1. An external bypass valve structure of a dynamic differential pressure balance valve comprises a main conveying pipe, a secondary conveying pipe, a first dynamic differential pressure balance valve and a second dynamic differential pressure balance valve, and is characterized in that the inlet end and the outlet end of the secondary conveying pipe are respectively communicated and connected with the inlet end and the outlet end of the main conveying pipe; the first dynamic differential pressure balance valve and the second dynamic differential pressure balance valve are respectively connected in series on the main conveying pipe and the secondary conveying pipe through port flange pieces; a first inlet end pressure sensor and a first outlet end pressure sensor are respectively arranged at the inlet and outlet ports of the first dynamic differential pressure balance valve, the first inlet end pressure sensor and the first outlet end pressure sensor are fixedly arranged on the main conveying pipe through an installation hole position on the main conveying pipe, and the detection ends of the first inlet end pressure sensor and the first outlet end pressure sensor are both positioned in the main conveying pipe; the main conveying pipe is also provided with a main conveying pipe inlet manual three-way valve and a main conveying pipe outlet manual valve in series connection through a port flange piece, wherein the first inlet pressure sensor, the first outlet pressure sensor and the first dynamic differential pressure balance valve are all positioned between the main conveying pipe inlet manual three-way valve and the main conveying pipe outlet manual valve;

a second inlet pressure sensor and a second outlet pressure sensor are respectively arranged at the inlet and outlet ports of the second dynamic differential pressure balance valve, the second inlet pressure sensor and the second outlet pressure sensor are fixedly arranged on the secondary conveying pipe through mounting hole positions on the secondary conveying pipe, and the detection ends of the second inlet pressure sensor and the second outlet pressure sensor are both positioned in the secondary conveying pipe; and the secondary conveying pipe is also provided with a secondary conveying pipe inlet manual valve and a secondary conveying pipe outlet manual valve in series connection through a port flange piece, wherein the second inlet pressure sensor, the second outlet pressure sensor and the second dynamic differential pressure balance valve are all positioned between the secondary conveying pipe inlet manual valve and the secondary conveying pipe outlet manual valve.

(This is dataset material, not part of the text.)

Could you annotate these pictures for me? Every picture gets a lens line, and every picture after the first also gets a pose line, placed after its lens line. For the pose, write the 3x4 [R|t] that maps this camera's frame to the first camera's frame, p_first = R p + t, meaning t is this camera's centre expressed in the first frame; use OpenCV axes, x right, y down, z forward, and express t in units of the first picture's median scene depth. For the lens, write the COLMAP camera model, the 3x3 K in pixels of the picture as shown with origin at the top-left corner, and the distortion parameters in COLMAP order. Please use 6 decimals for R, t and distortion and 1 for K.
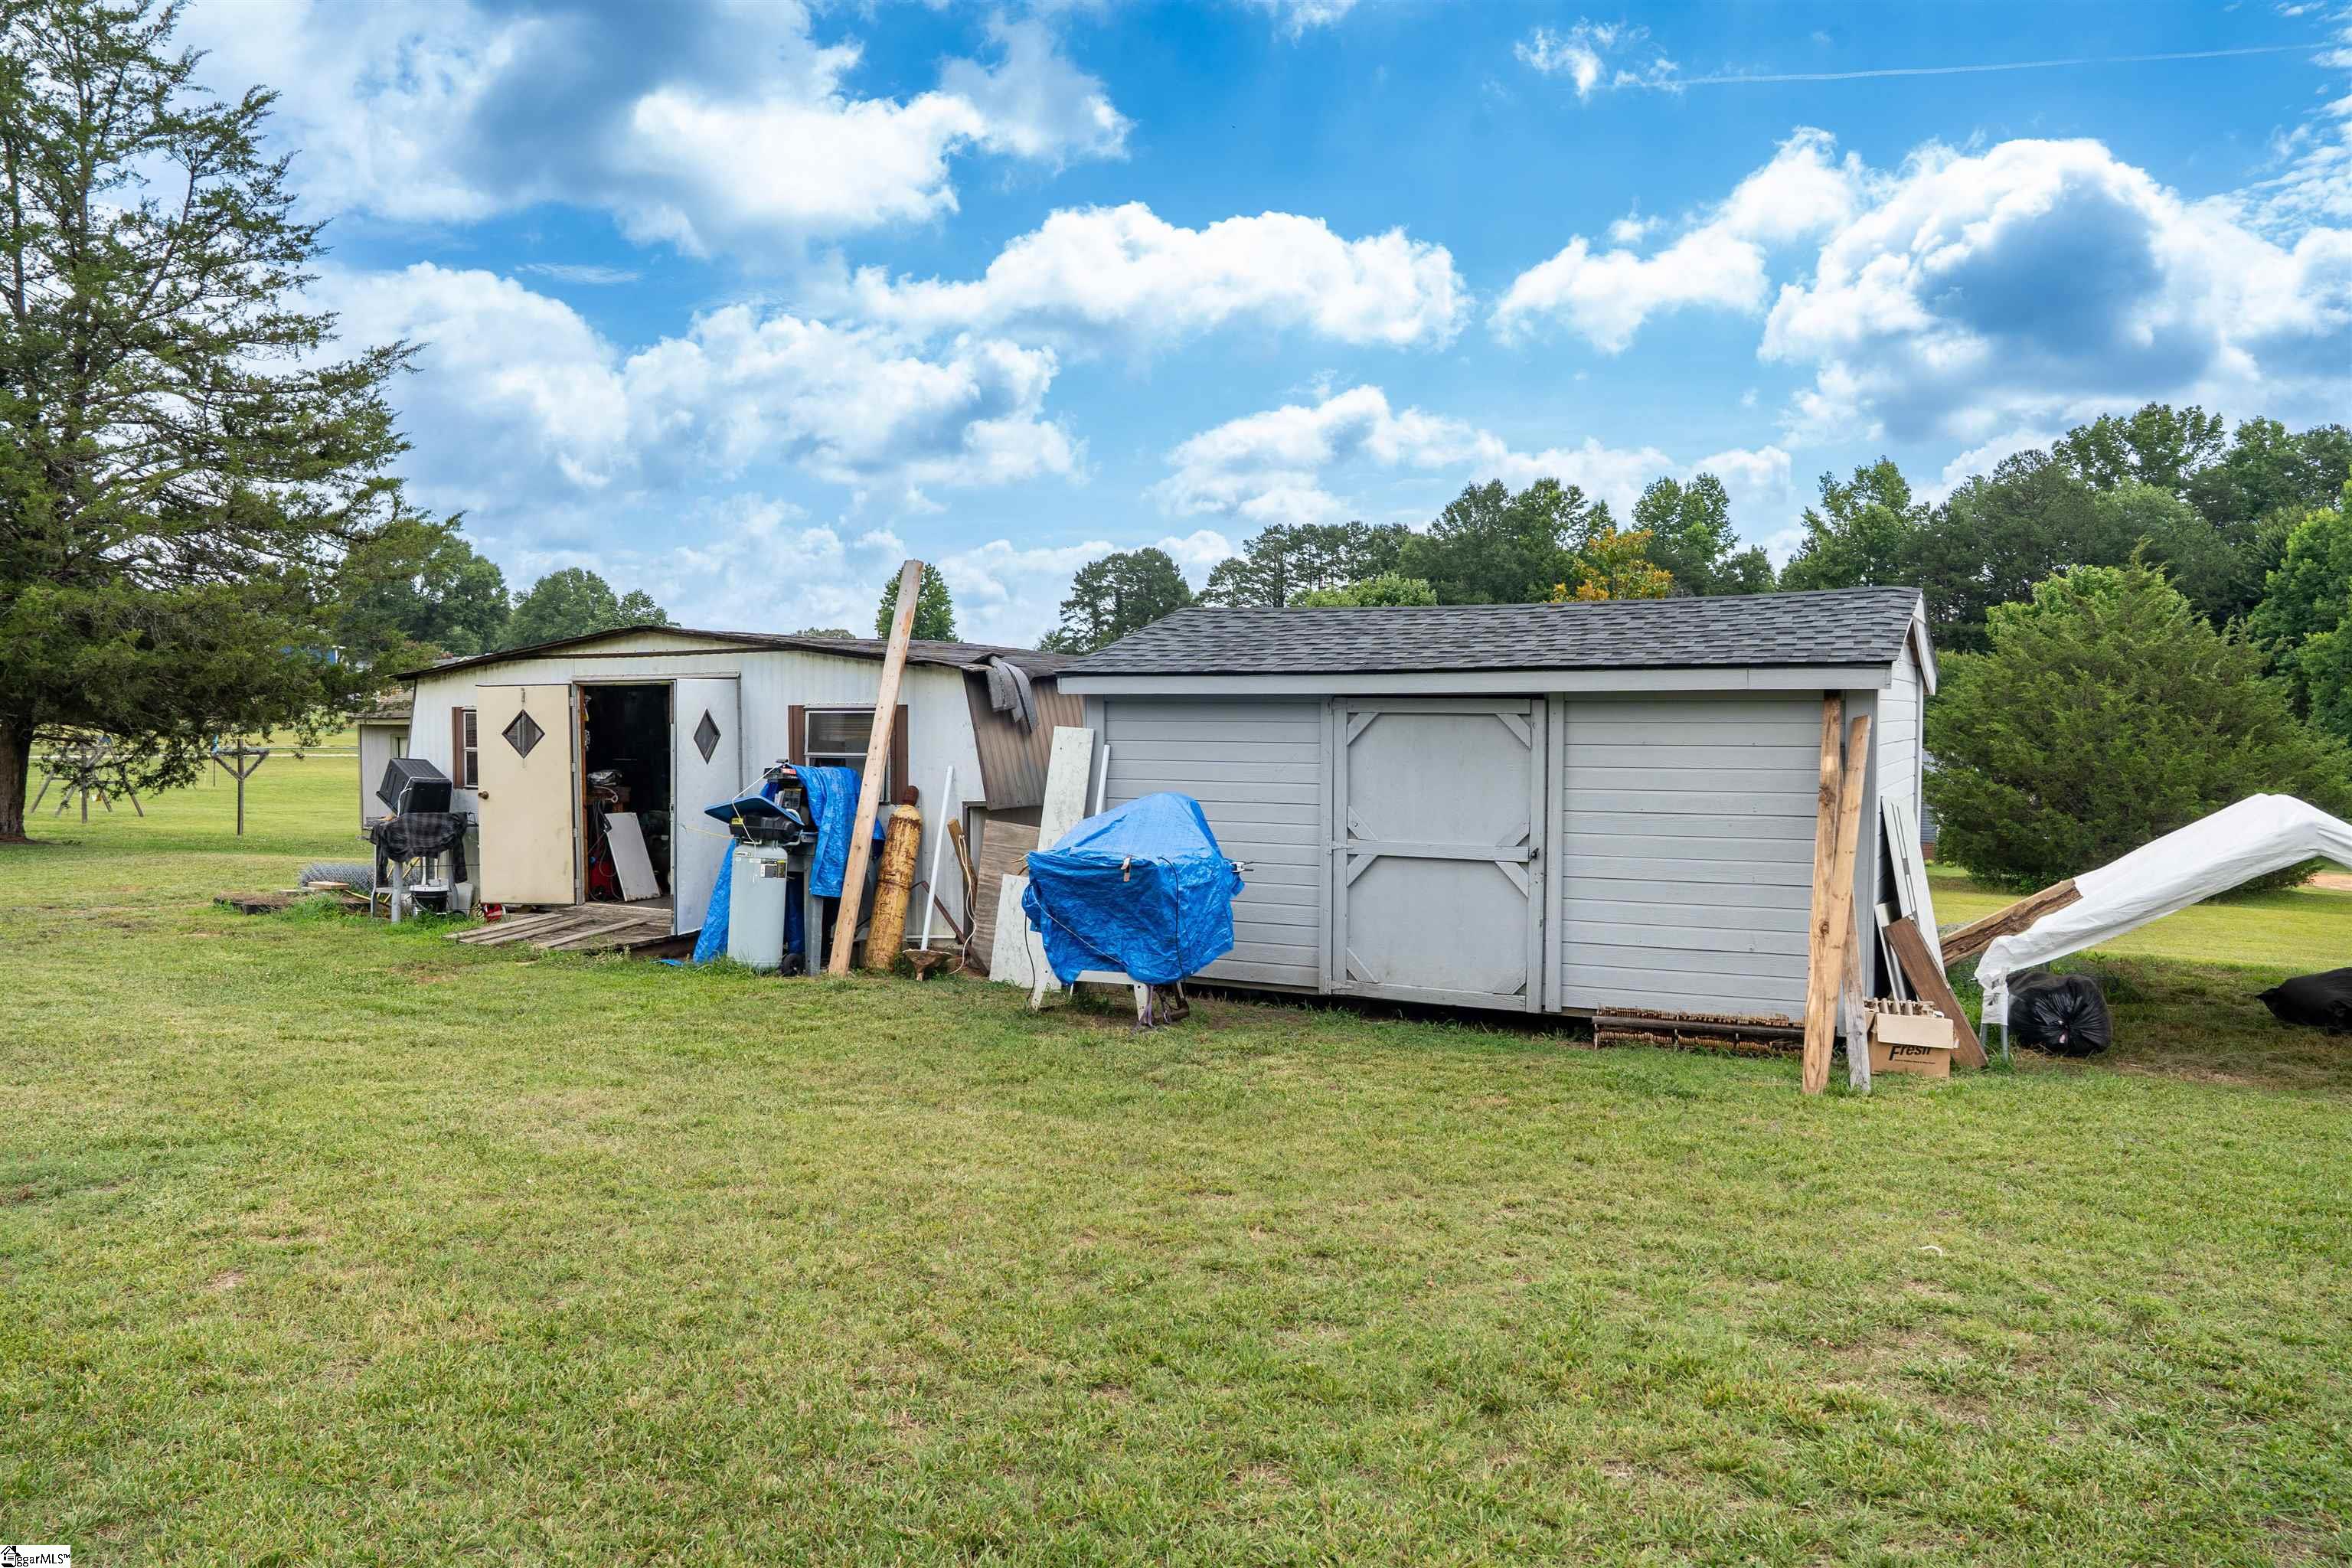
lens RADIAL K [[1670.4, 0, 1168.0], [0, 1670.4, 777.2], [0, 0, 1]] dist [-0.124356, 0.091723]
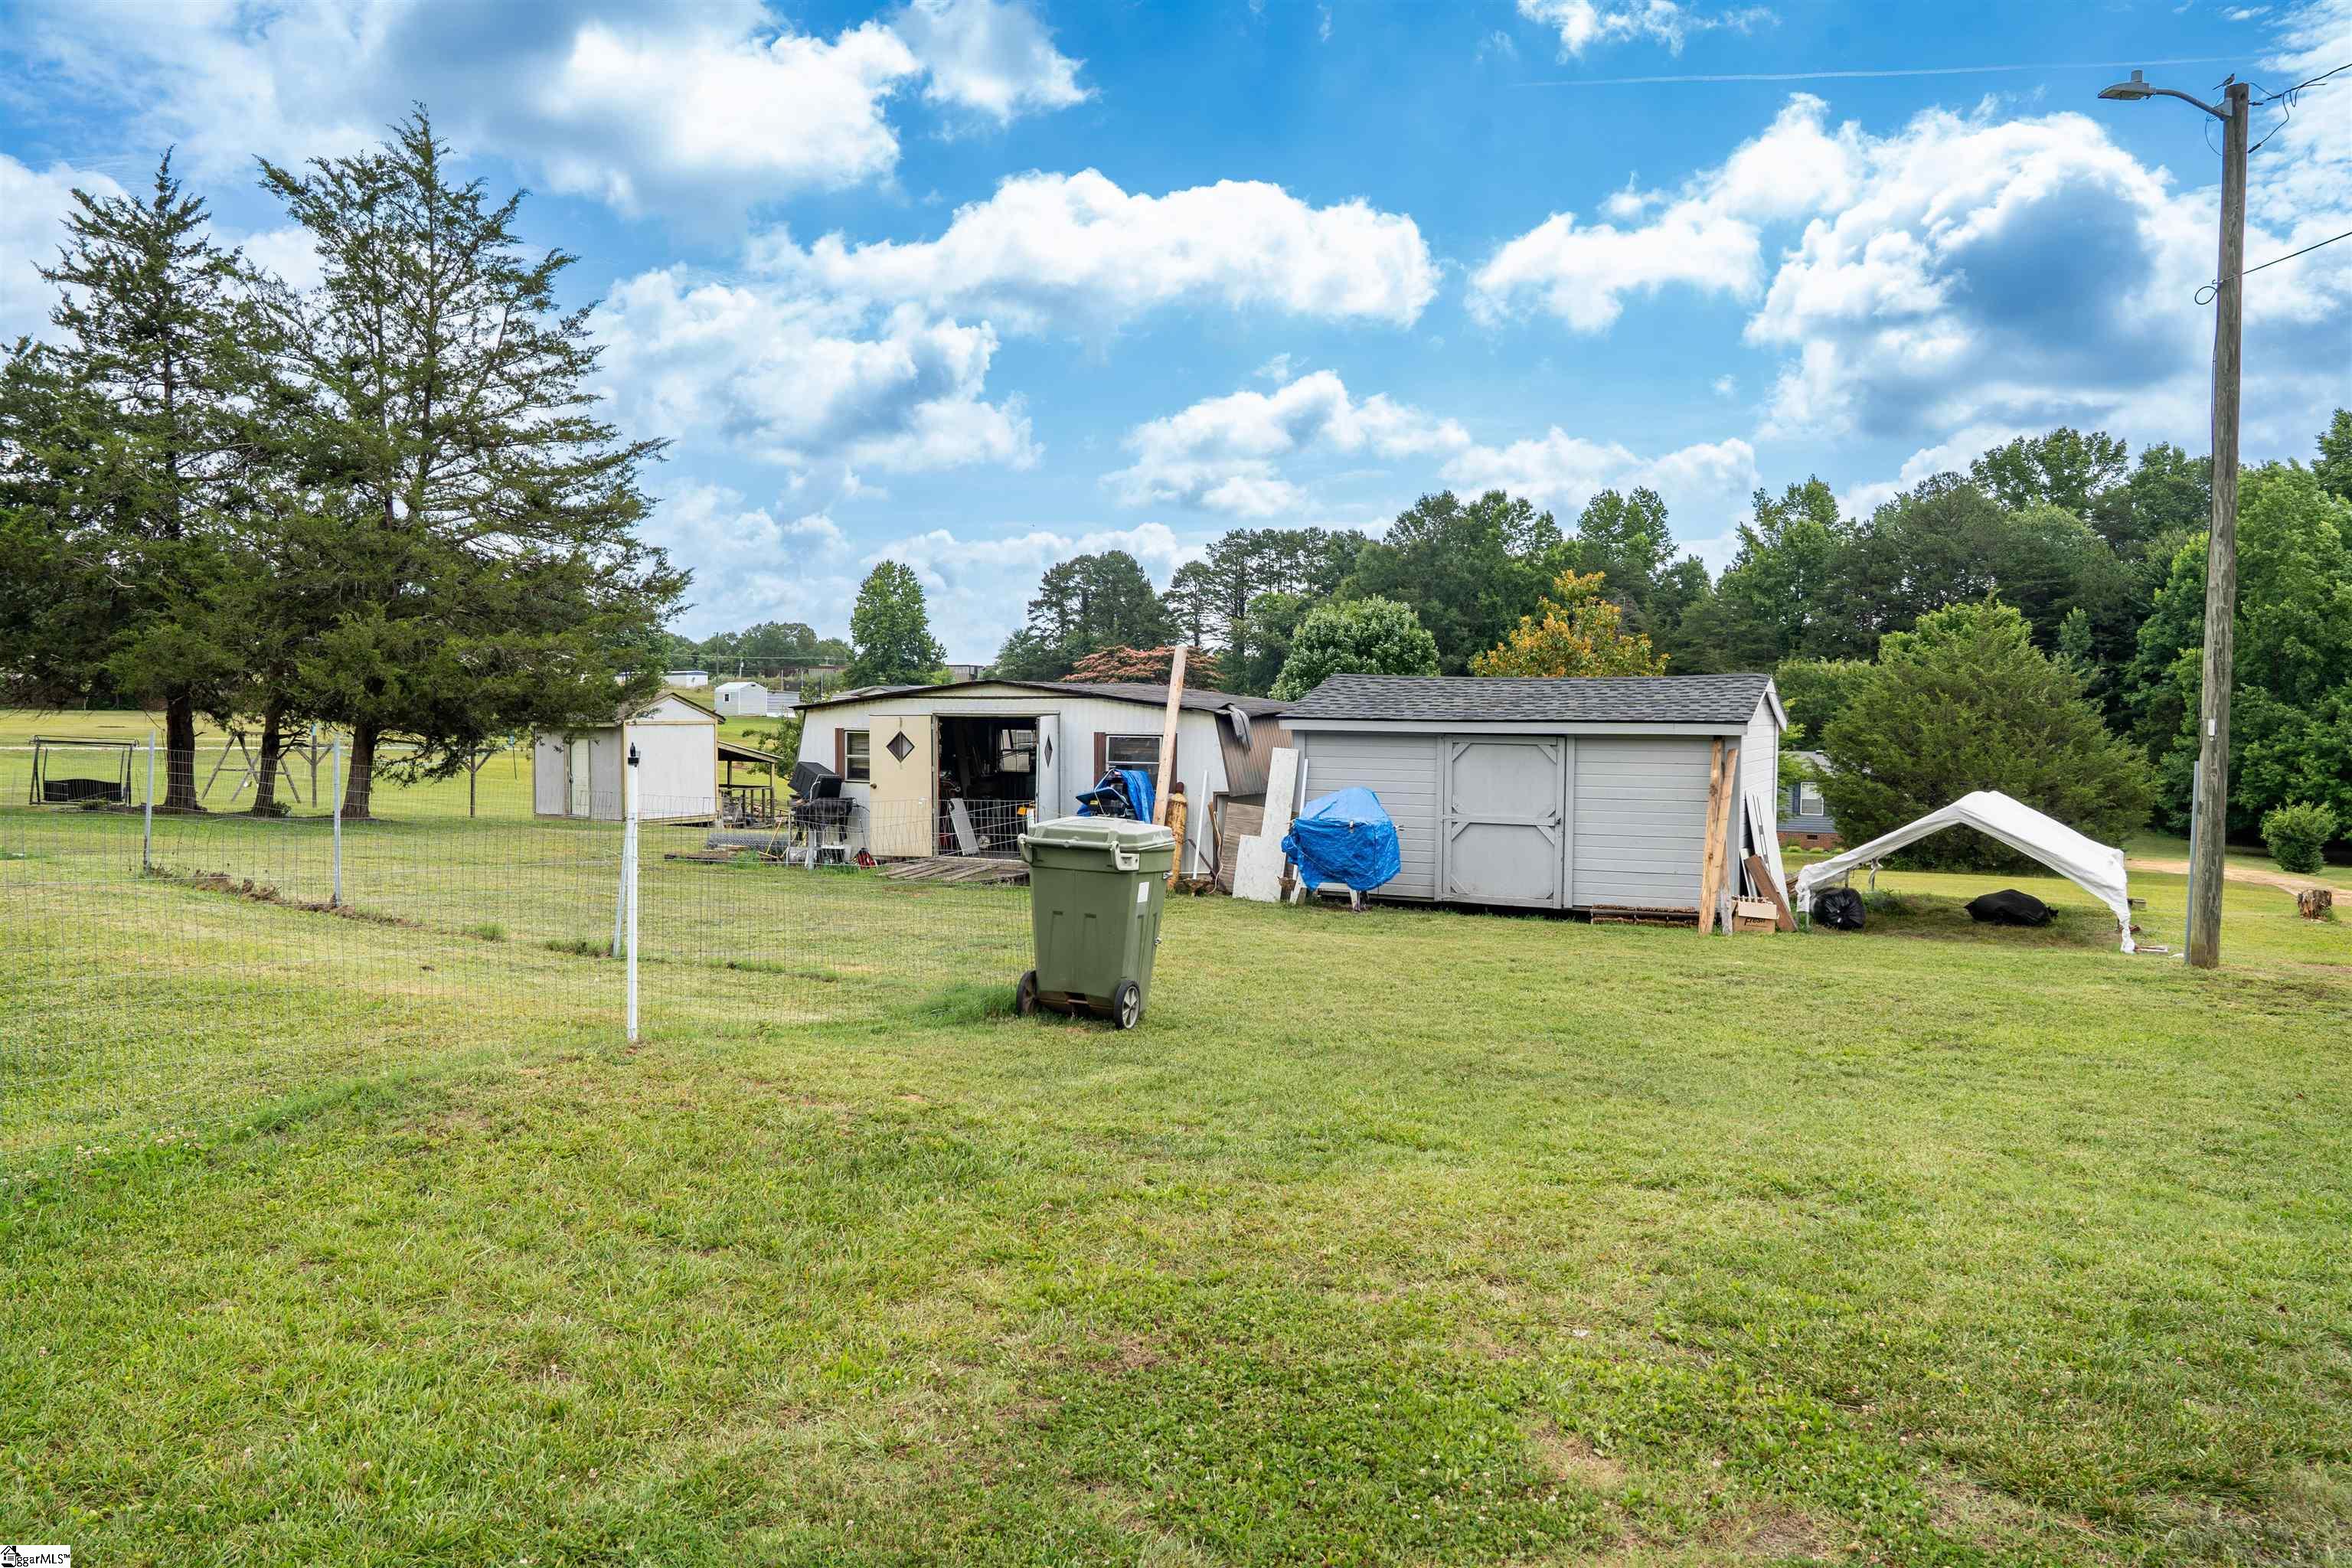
lens RADIAL K [[1670.4, 0, 1168.0], [0, 1670.4, 777.2], [0, 0, 1]] dist [-0.124356, 0.091723]
pose [[0.999388, 0.005122, 0.034599, -0.045975], [-0.005258, 0.999979, 0.003821, -0.001234], [-0.034579, -0.004001, 0.999394, -0.137029]]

2. The externally-connected bypass valve structure of claim 1, wherein the first dynamic differential pressure balancing valve and the second dynamic differential pressure balancing valve have the same structural specifications.

3. The external bypass valve structure of the dynamic differential pressure balance valve as claimed in claim 1, wherein the manual valve at the outlet end of the main delivery pipe, the manual valve at the inlet end of the secondary delivery pipe and the manual valve at the outlet end of the secondary delivery pipe are all two-way valves.

4. The external bypass valve structure of dynamic differential pressure balance valve according to claim 1, wherein the main delivery pipe and the secondary delivery pipe are both in a hose structure.